Records from a collection
_ _ _ _ _
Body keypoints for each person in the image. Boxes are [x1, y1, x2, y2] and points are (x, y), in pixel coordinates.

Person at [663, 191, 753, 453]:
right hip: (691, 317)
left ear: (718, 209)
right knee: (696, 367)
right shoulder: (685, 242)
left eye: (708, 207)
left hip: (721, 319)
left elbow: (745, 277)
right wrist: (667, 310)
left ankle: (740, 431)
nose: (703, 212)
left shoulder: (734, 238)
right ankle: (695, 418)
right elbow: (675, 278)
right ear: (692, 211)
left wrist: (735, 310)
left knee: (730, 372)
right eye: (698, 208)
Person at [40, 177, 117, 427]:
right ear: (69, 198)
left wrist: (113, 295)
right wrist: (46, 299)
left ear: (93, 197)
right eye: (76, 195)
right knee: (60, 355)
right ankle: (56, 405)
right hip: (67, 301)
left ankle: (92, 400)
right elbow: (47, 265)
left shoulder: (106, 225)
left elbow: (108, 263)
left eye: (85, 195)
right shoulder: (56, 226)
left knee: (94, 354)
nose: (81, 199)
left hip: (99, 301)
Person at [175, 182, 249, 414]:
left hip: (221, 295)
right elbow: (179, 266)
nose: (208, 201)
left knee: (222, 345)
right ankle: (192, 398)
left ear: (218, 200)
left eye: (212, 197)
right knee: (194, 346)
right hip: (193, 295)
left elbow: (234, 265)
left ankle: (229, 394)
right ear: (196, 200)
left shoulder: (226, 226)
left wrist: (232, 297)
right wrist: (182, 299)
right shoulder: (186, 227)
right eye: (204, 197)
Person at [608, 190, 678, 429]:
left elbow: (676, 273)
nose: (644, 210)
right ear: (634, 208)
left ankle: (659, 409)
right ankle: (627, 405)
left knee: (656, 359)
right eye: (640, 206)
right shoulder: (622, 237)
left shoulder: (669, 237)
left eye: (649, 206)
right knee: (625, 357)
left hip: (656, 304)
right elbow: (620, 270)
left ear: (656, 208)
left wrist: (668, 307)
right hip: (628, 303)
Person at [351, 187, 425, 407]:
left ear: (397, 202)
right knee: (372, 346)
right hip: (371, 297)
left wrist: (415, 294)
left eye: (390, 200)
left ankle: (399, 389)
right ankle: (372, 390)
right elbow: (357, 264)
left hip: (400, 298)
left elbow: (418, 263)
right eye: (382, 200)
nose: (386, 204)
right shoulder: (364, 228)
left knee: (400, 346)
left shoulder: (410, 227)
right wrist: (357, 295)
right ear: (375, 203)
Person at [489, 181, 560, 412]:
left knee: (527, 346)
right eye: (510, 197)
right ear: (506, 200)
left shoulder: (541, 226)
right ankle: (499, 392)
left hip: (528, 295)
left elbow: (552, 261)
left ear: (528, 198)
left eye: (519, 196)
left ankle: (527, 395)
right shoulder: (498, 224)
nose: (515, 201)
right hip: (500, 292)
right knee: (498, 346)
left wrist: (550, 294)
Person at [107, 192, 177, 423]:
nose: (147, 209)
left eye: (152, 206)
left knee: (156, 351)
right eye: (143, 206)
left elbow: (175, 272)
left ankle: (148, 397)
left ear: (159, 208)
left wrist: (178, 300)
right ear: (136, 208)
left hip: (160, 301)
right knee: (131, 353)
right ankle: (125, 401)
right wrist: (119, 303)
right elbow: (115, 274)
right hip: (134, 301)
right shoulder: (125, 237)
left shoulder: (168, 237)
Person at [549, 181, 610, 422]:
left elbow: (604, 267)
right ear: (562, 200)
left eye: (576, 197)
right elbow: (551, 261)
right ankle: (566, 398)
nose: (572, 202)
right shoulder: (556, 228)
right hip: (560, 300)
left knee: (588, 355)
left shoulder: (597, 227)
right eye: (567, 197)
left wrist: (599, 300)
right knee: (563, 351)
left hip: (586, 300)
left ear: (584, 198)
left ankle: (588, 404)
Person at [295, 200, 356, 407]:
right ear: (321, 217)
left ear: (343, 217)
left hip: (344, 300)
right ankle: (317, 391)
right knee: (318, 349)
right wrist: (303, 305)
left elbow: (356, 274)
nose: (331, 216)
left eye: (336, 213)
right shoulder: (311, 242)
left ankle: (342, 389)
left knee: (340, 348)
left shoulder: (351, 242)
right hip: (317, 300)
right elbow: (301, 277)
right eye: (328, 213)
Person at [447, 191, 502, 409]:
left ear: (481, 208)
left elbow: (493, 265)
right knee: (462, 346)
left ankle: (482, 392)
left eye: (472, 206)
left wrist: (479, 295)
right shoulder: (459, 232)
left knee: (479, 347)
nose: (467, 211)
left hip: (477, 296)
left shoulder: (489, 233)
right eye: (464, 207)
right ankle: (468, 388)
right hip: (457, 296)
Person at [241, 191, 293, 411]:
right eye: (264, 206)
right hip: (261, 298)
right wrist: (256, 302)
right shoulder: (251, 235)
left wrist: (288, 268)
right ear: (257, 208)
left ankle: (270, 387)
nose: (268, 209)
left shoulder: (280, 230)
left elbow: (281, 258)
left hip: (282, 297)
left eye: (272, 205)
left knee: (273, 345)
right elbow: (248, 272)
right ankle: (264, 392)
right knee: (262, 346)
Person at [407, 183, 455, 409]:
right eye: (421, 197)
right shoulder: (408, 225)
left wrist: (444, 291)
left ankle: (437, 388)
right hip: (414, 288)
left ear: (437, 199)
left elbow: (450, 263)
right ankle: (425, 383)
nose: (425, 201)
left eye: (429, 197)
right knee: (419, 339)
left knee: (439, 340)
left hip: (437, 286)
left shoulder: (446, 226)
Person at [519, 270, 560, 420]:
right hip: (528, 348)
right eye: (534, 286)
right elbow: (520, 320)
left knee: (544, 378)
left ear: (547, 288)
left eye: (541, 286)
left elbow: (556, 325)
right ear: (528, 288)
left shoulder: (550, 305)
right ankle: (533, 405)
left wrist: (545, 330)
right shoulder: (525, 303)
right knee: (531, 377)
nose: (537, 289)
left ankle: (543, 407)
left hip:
_ _ _ _ _
Above this instruction are the records; retype exactly the lines from the one containing "right elbow: (179, 266)" up to and including the one containing "right knee: (372, 346)".

**SOLUTION TO THE EXERCISE:**
right elbow: (179, 266)
nose: (208, 201)
left knee: (222, 345)
right ankle: (192, 398)
left ear: (218, 200)
left eye: (212, 197)
right knee: (194, 346)
right hip: (193, 295)
left elbow: (234, 265)
left ankle: (229, 394)
right ear: (196, 200)
left shoulder: (226, 226)
left wrist: (232, 297)
right wrist: (182, 299)
right shoulder: (186, 227)
right eye: (204, 197)
Person at [608, 190, 678, 429]:
left elbow: (676, 273)
nose: (644, 210)
right ear: (634, 208)
left ankle: (659, 409)
right ankle: (627, 405)
left knee: (656, 359)
right eye: (640, 206)
right shoulder: (622, 237)
left shoulder: (669, 237)
left eye: (649, 206)
right knee: (625, 357)
left hip: (656, 304)
right elbow: (620, 270)
left ear: (656, 208)
left wrist: (668, 307)
right hip: (628, 303)
Person at [351, 187, 425, 407]:
left ear: (397, 202)
right knee: (372, 346)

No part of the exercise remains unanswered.